071127x As the pace of change accelerates, we don't always get a chance to consider some opportunities thoughtfully. If you haven't looked at Google Adwords recently, check out their new site-targeting capabilities. Now you can specify exactly which online publication will carry your ad. You don't have to let Google pick the sites (although it's a good way to discover sites you might not have considered.) For those of us who aren't working for a "quick sale," attracting an audience from somebody else's content to our content makes a lot more sense.

It used to be prohibitively expensive to test an ad in something like Business Week and nearly impossible to draw readers of that publication over to try your publication or to read more about your offering. Now you can limit your exposure with Google's budget management tools, test different headlines and compare how your ads are performing across publications. Who says advertising is getting harder?

I caught up on these possibilities in a subscription-required MarketingSherpa article: How to Get the Most Out of Google AdWords - 8 Strategies to Maximize ROI, 2007-Oct-23. One of the most popular presentations at their recent Demand Generation Summit was by David Szetela of Clix Marketing. He presented this system for finding the best sites for your advertisements by using Google's Placement Performance Report. I will not "re-publish" the system here but was pleased to see that he recommends finding a few strong keywords and sites to attract your audience rather than use lots of keywords running all over the place.

If you want to take advantage of some of the best marketing research being done, you should visit MarketingSherpa's home page every day to see what's being shared "open access for 7 days." That would be doing your marketing calisthenics!

How to Make Advertising News

071130z To turbocharge a new product announcement, Timberland is recycling their advertising materials, amplifying the message that the product is made from recycled materials.

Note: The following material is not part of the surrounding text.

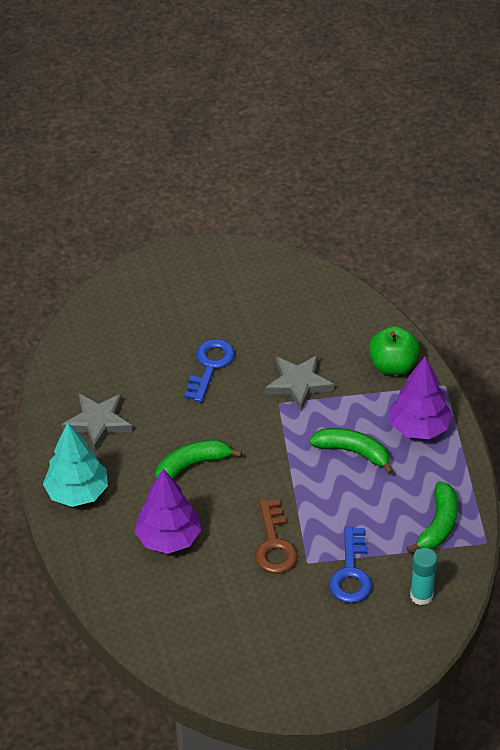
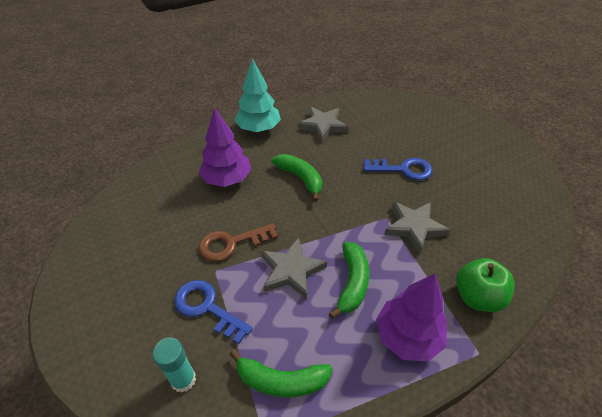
camera: 75 degrees right, 0 degrees up
(325, 497) = (291, 270): none -> grey star
(351, 572) = (207, 308): blue key -> blue key turned 45 degrees clockwise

Boston Glob: Timberland ads aim to cut carbon footprint. 2007-Oct-13, by Diedtra Henderson

To rekindle interest in the flagging boot market, the Stratham, N.H., company has created a leave-few-carbon-traces campaign with the help of Arnold, the Boston-based ad agency. Carbon dioxide emissions associated with running the Earthkeepers commercials on television, radio, and the Internet will be offset with power credits purchased from the Jiminy Peak Mountain Resort wind project in Hancock, Mass. The company is purchasing additional offsets to cover a portion of emissions due to the campaign's production and distribution. When the promotion ends, its billboards will be transformed into tote bags; print materials will be recycled.